The atheist staring from his attic window is often nearer to God than the believer caught up in his own false image of God.
- Martin Buber

A man who was afflicted with a terrible disease complained to Rabbi Israel that his suffering interfered with his learning and praying. The rabbi put his hand on his shoulder and said "How do you know, friend, what is more pleasing to God, your studying or your suffering?"
- Martin Buber, Tales of the Hasidim

God is not without sins: He created the world.
- Bulgarian Proverb

In most cases we attach ourselves to God in order to take revenge on life, to punish it, to signify we can do without it, that we have found something better, and we also attach ourselves to God in horror of men.
- E.M. Cioran

If truth were not boring, science would have done away with God long ago. But God as well as the saints is a means to escape the dull banality of truth.
- E.M. Cioran

In pious times, ere Priest-craft did begin,
Before polygamy was made a sin...
- John Dryden, Absalom

We shall find God in everything alike, and find God always alike in everything.
- Meister Eckhart

The text of the Bible is but a feeble symbol of the Revelation held in the text of Men and Women.
- Havelock Ellis

God builds his temple in the heart on the ruins of churches and religions.
- Ralph Waldo Emerson, The Conduct of Life

Anthropology is the secret of theology. God is man worshipping himself. The Trinity is the human family deified.
- Ludwig von Feuerbach, Essence of Christianity

Devout believers are safeguarded in a high degree against the risk of certain neurotic illnesses; their acceptance of the universal neurosis spares them the task of constructing a personal one.
- Sigmund Freud

Man is the species that can always destroy itself. For this reason, religion was created.
- Rene Girard

The forms and phrases by which a religion is transmitted must be regarded as nothing more than the symbolic expression of a spiritual reality. As that expression is of quite a different order from factual knowledge the one cannot in any way confirm or invalidate the other.
- Maurice Goguel

God didn't build himself that throne
God doesn't live in Israel or Rome
God doesn't belong to the Yankee dollar
God doesn't plant the bombs for Hezbollah
God doesn't even go to church
And God won't send us down to Allah to burn
God will remind us what we already know
That the human race is about to reap what it's sown
- Matt Johnson, Armageddon Days Are Here (Again)
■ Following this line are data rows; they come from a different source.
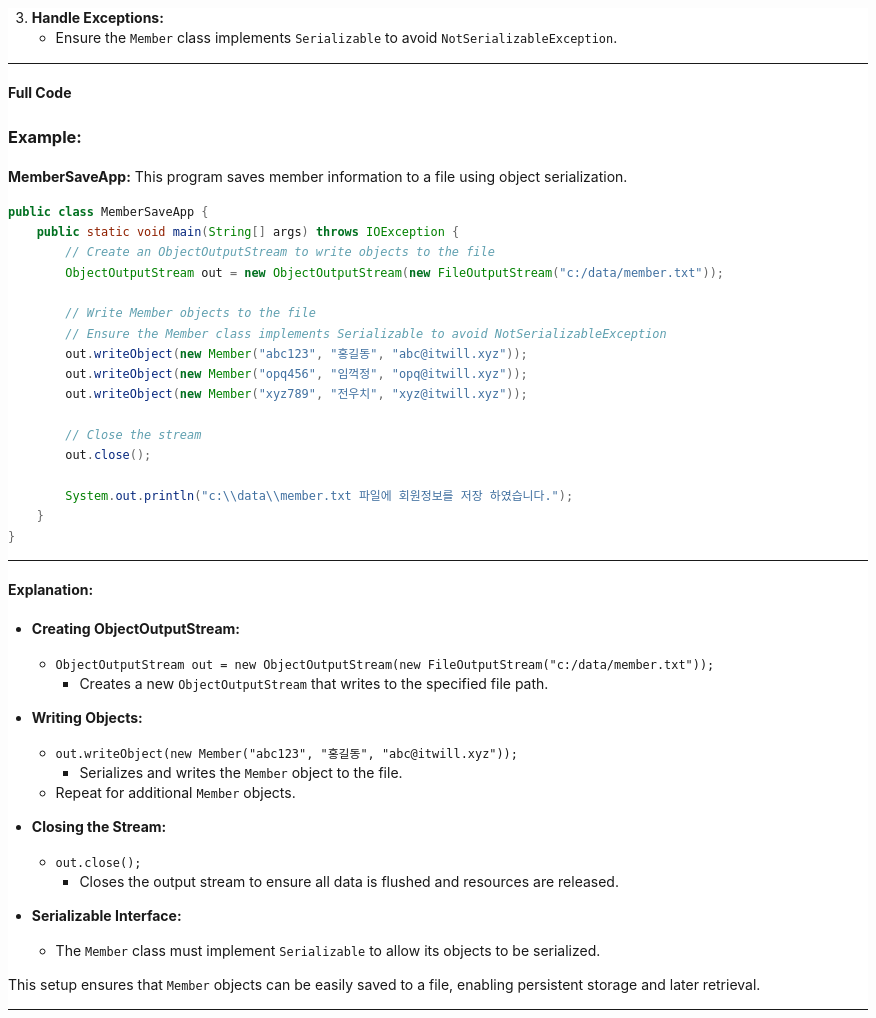 3. **Handle Exceptions:**
   - Ensure the `Member` class implements `Serializable` to avoid `NotSerializableException`.

---

#### Full Code 

### Example:
**MemberSaveApp:**
This program saves member information to a file using object serialization.

```java
public class MemberSaveApp {
    public static void main(String[] args) throws IOException {
        // Create an ObjectOutputStream to write objects to the file
        ObjectOutputStream out = new ObjectOutputStream(new FileOutputStream("c:/data/member.txt"));

        // Write Member objects to the file
        // Ensure the Member class implements Serializable to avoid NotSerializableException
        out.writeObject(new Member("abc123", "홍길동", "abc@itwill.xyz"));
        out.writeObject(new Member("opq456", "임꺽정", "opq@itwill.xyz"));
        out.writeObject(new Member("xyz789", "전우치", "xyz@itwill.xyz"));

        // Close the stream
        out.close();

        System.out.println("c:\\data\\member.txt 파일에 회원정보를 저장 하였습니다.");
    }
}
```

---

#### Explanation:

- **Creating ObjectOutputStream:**
  - `ObjectOutputStream out = new ObjectOutputStream(new FileOutputStream("c:/data/member.txt"));`
    - Creates a new `ObjectOutputStream` that writes to the specified file path.

- **Writing Objects:**
  - `out.writeObject(new Member("abc123", "홍길동", "abc@itwill.xyz"));`
    - Serializes and writes the `Member` object to the file.
  - Repeat for additional `Member` objects.

- **Closing the Stream:**
  - `out.close();`
    - Closes the output stream to ensure all data is flushed and resources are released.

- **Serializable Interface:**
  - The `Member` class must implement `Serializable` to allow its objects to be serialized.

This setup ensures that `Member` objects can be easily saved to a file, enabling persistent storage and later retrieval.

---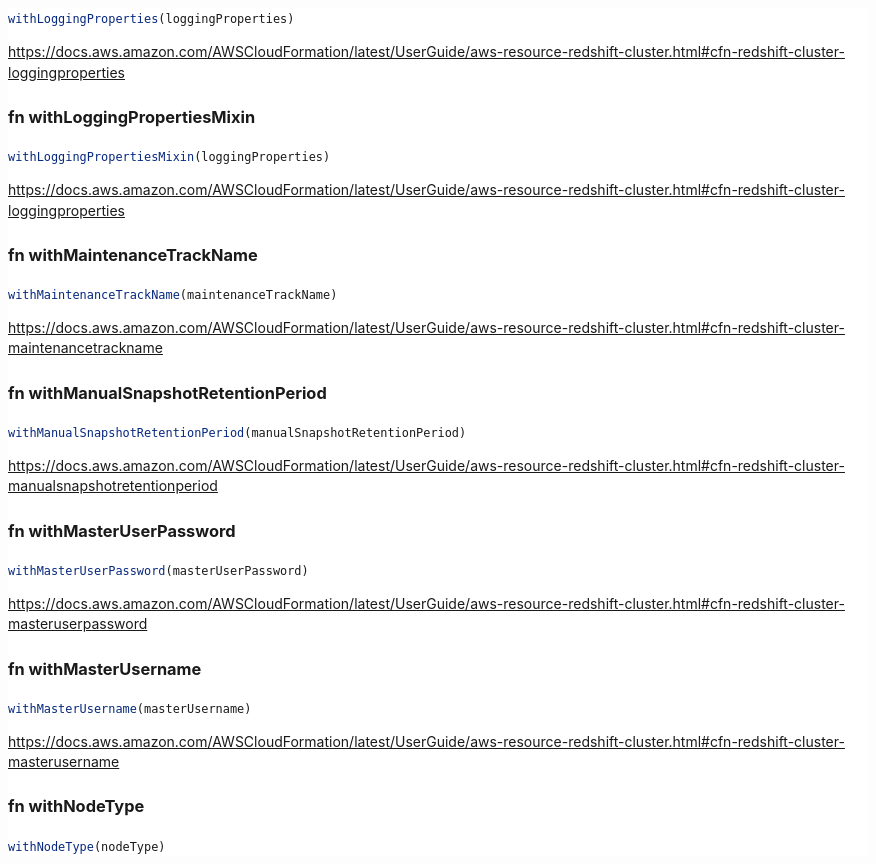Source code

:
 ```ts
withLoggingProperties(loggingProperties)
```

https://docs.aws.amazon.com/AWSCloudFormation/latest/UserGuide/aws-resource-redshift-cluster.html#cfn-redshift-cluster-loggingproperties

### fn withLoggingPropertiesMixin

```ts
withLoggingPropertiesMixin(loggingProperties)
```

https://docs.aws.amazon.com/AWSCloudFormation/latest/UserGuide/aws-resource-redshift-cluster.html#cfn-redshift-cluster-loggingproperties

### fn withMaintenanceTrackName

```ts
withMaintenanceTrackName(maintenanceTrackName)
```

https://docs.aws.amazon.com/AWSCloudFormation/latest/UserGuide/aws-resource-redshift-cluster.html#cfn-redshift-cluster-maintenancetrackname

### fn withManualSnapshotRetentionPeriod

```ts
withManualSnapshotRetentionPeriod(manualSnapshotRetentionPeriod)
```

https://docs.aws.amazon.com/AWSCloudFormation/latest/UserGuide/aws-resource-redshift-cluster.html#cfn-redshift-cluster-manualsnapshotretentionperiod

### fn withMasterUserPassword

```ts
withMasterUserPassword(masterUserPassword)
```

https://docs.aws.amazon.com/AWSCloudFormation/latest/UserGuide/aws-resource-redshift-cluster.html#cfn-redshift-cluster-masteruserpassword

### fn withMasterUsername

```ts
withMasterUsername(masterUsername)
```

https://docs.aws.amazon.com/AWSCloudFormation/latest/UserGuide/aws-resource-redshift-cluster.html#cfn-redshift-cluster-masterusername

### fn withNodeType

```ts
withNodeType(nodeType)
```
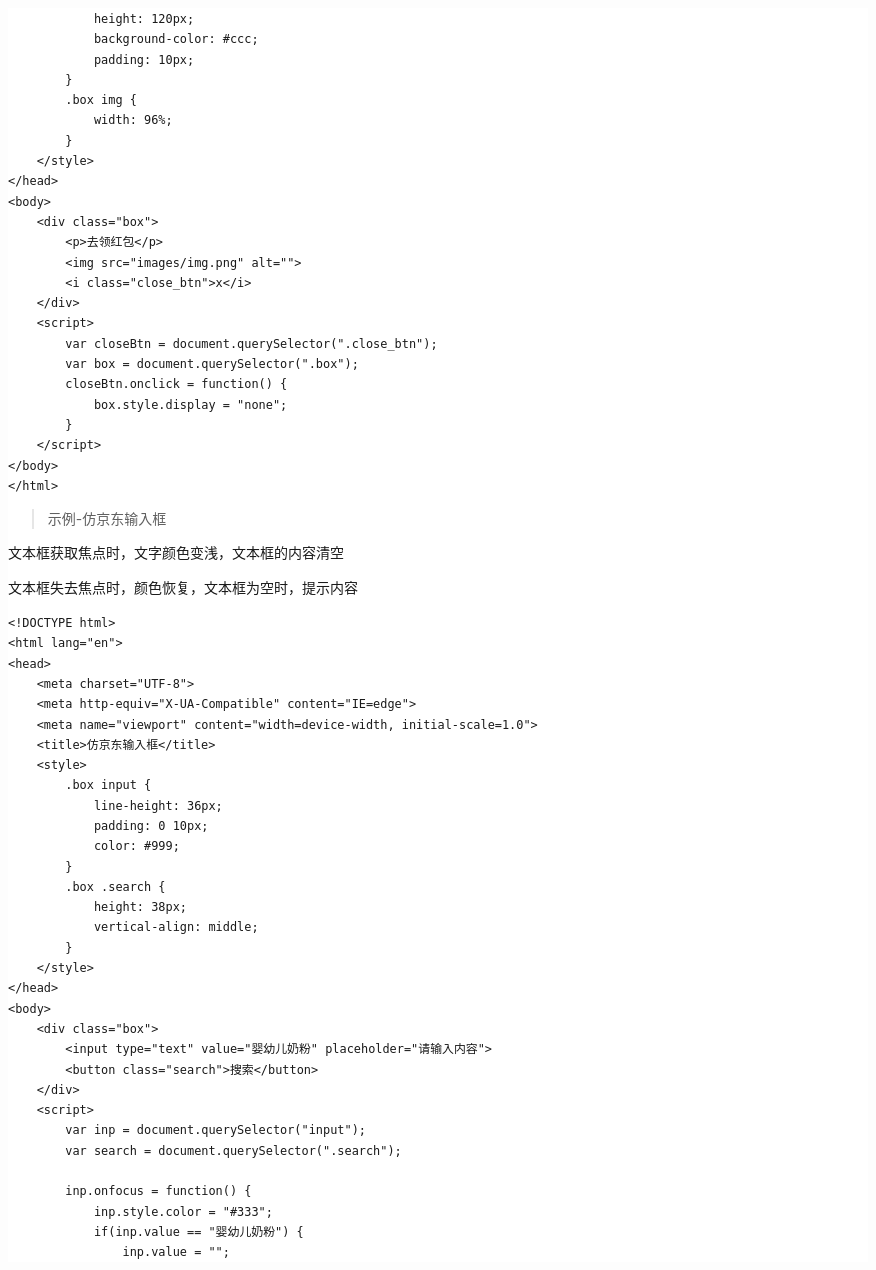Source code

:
 ```
            height: 120px;
            background-color: #ccc;
            padding: 10px;
        }
        .box img {
            width: 96%;
        }
    </style>
</head>
<body>
    <div class="box">
        <p>去领红包</p>
        <img src="images/img.png" alt="">
        <i class="close_btn">x</i>
    </div>
    <script>
        var closeBtn = document.querySelector(".close_btn");
        var box = document.querySelector(".box");
        closeBtn.onclick = function() {
            box.style.display = "none";
        }
    </script>
</body>
</html>
```

> 示例-仿京东输入框

文本框获取焦点时，文字颜色变浅，文本框的内容清空

文本框失去焦点时，颜色恢复，文本框为空时，提示内容

```
<!DOCTYPE html>
<html lang="en">
<head>
    <meta charset="UTF-8">
    <meta http-equiv="X-UA-Compatible" content="IE=edge">
    <meta name="viewport" content="width=device-width, initial-scale=1.0">
    <title>仿京东输入框</title>
    <style>
        .box input {
            line-height: 36px;
            padding: 0 10px;
            color: #999;
        }
        .box .search {
            height: 38px;
            vertical-align: middle;
        }
    </style>
</head>
<body>
    <div class="box">
        <input type="text" value="婴幼儿奶粉" placeholder="请输入内容">
        <button class="search">搜索</button>
    </div> 
    <script>
        var inp = document.querySelector("input");
        var search = document.querySelector(".search");

        inp.onfocus = function() {
            inp.style.color = "#333";
            if(inp.value == "婴幼儿奶粉") {
                inp.value = "";
```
We have seen the highest circle of spiraling powers. We have named this circle God. We might have given it any name we wished: Abyss, Absolute Darkness, Absolute Light, Matter, Spirit, Ultimate Hope, Ultimate Despair, Silence. But never forget, it is we who give it a name.
- Nikos Kazantzakis

Man is to be found in reason, God in the passions.
- Georg Christoph Lichtenberg

God often, as it were, hides himself, and will not hear; yea, will not suffer himself to be found.
- Martin Luther

The chief contribution of Protestantism to human thought is its massive proof that God is a bore.
- H.L. Mencken

Somewhere in the other side of nowhere is a place in space beyond time where the Gods of mythology dwell. These gods dwell in their mythocracies as opposed to your theocracies, democracies, and monocracies. They dwell in a magic world. These Gods can even offer you immortality.
- Sun Ra

Atheism must mean the destruction of the moral God not only as the ultimate source of accusation but as the ultimate source of protection, as Providence. But if atheism is to have any religious significance, the death of the providential God should point toward a new faith, a tragic faith which would be to classical metaphysics what the faith of Job was to the archaic law of retribution professed by his pious friends.
- Paul Ricoeur, The Religious Significance of Atheism

The divine is perhaps that quality in man which permits him to endure the lack of God.
- Jean Rostand

To believe in God is to yearn for His existence and, furthermore, it is to act as if He did exist.
- Miguel de Unamuno

If God has created us in His image, we have more than returned the compliment.
- Voltaire

. . . the Godhead moves and manifests the world in much the same way that a centipede manipulates a hundred legs - spontaneously, without deliberation or calculation.
- Alan Watts

God is absent from the world except through the existence of those in this world in whom his love lives.